Principaux renseignements
- Le mécontentement de Donald Trump à l’égard de l’OTAN pourrait conduire à un redéploiement des troupes américaines plus près de la Russie.
- Ce changement pourrait impliquer le retrait des troupes des pays d’Europe occidentale jugés insuffisamment contributeurs et le renforcement du flanc est de l’OTAN.
- Malgré ses critiques, un retrait complet des États-Unis de l’OTAN reste peu probable en raison de contraintes législatives.
Le mécontentement croissant de Donald Trump à l’égard de l’OTAN pourrait avoir un impact significatif sur le déploiement des troupes américaines en Europe. L’analyste politique Grigory Yarygin estime que ce mécontentement pourrait conduire à un changement stratégique, rapprochant les forces américaines des frontières russes.
Moins de soutien
Au lieu de démanteler complètement l’OTAN, Yarygin suggère que les États-Unis pourraient réduire temporairement leur soutien à l’alliance. Cela impliquerait probablement le retrait des troupes de certains pays d’Europe occidentale jugés par la Maison Blanche comme ne contribuant pas suffisamment. Dans le même temps, les membres européens pourraient adopter une approche attentiste, anticipant un éventuel changement de politique américaine après le prochain cycle électoral.
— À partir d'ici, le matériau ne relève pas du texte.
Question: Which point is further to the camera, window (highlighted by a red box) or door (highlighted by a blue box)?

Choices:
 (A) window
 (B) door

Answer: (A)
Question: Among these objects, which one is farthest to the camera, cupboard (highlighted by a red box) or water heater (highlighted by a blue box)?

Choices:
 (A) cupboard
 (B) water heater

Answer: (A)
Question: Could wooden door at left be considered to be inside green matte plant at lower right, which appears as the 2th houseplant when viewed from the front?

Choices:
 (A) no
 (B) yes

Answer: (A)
Renforcement du flanc est de l’OTAN
Yarygin fait valoir que ce redéploiement pourrait renforcer le flanc est de l’OTAN, les pays les plus proches de la Russie pouvant potentiellement devenir de nouveaux hôtes pour les forces américaines. Ces nations sont probablement perçues favorablement par Trump, car elles respectent leurs engagements envers l’alliance. Ce scénario serait toutefois préjudiciable aux intérêts de la Russie.
Bien que la rhétorique de Trump ait été critique à l’égard de l’OTAN, un retrait complet des États-Unis de l’alliance semble improbable. La législation adoptée sous la présidence de Joe Biden exige l’approbation du Congrès pour une mesure aussi radicale, limitant de fait les options de Trump. La frustration de Trump à l’égard de l’OTAN découle de divers problèmes, notamment la réticence des États membres à s’engager dans une action militaire contre l’Iran.